One of my favorite charts is Dabo Swinney at Clemson. As you all well know, he replaced Tommy Bowden in 2009. In his 4 years thus far at Clemson, he has never done as good a coaching job on game day as Bowden did in 2007 or 2008. Of course, since Swinney has strongly increased Clemson's recruiting take, this has still resulted in the Tigers improving as a team during his reign. However, I can't help but chuckle at the fact that his worst coaching season just so happened to be the year the Tigers won a weakened ACC (and got obliterated by Carolina in Williams-Brice):
Let's look at a few other schools for fun as well.

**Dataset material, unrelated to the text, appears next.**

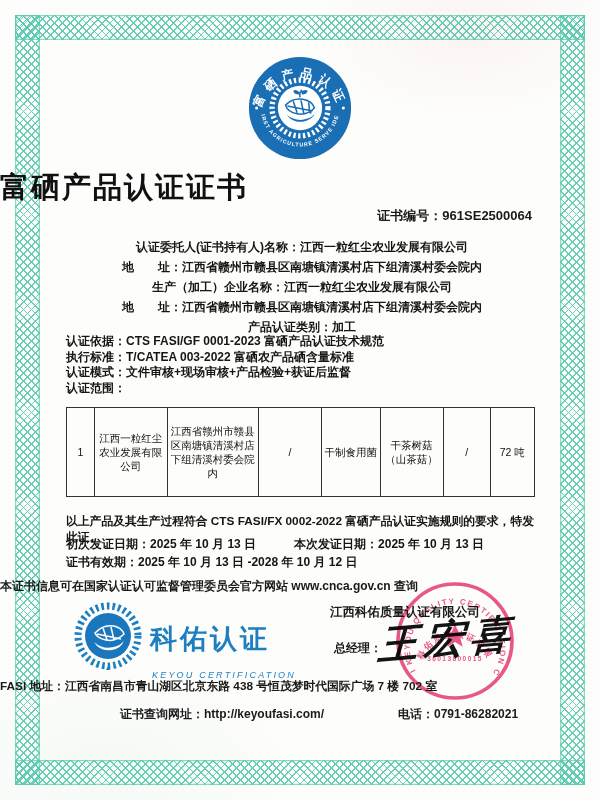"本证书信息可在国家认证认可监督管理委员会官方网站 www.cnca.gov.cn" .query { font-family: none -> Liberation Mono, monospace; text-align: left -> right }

As you can see from the following chart, Georgia's Mark Richt has been getting it done with talent down in Athens, not necessarily exceptional coaching, though last year was his best work in the seven years captured by this data:
Florida has also had a roller coaster ride that you can see coming without this data - the last year of Meyer and the first year of Muschamp went terribly; otherwise, a team with nothing but talent has been well-coached, which leads to elite performance. But man, 2010 and 2011 were just brutal years for the Old Boys from Florida.
I could go on forever. There's some amazingly interesting data - Chizik does nothing without Newton, Petrino tears it up at both Louisville and Arkansas, Harbaugh doesn't put together a great season until Andrew Luck (so was it Luck, or Harbaugh?), Marrone never puts together a position season until last year, Kiffen has never put together a season that was over 0.05 standard deviations above his talent... we could be here all night. In fact, one great thing to discuss would be the list found in this comment of the coaches who have done the best and worst over the last seven years, according to this data (in the top 14 - Tommy Bowden and Butch Jones; not pictured, Steve Spurrier. You decide how that makes you feel about the information, as well as about Tennessee's hire of Jones).
It will be interesting to see how much further Redmond and others can take this type of work. But for now, I encourage you to take a look at it yourself, and share anything interesting you find with us in the comments.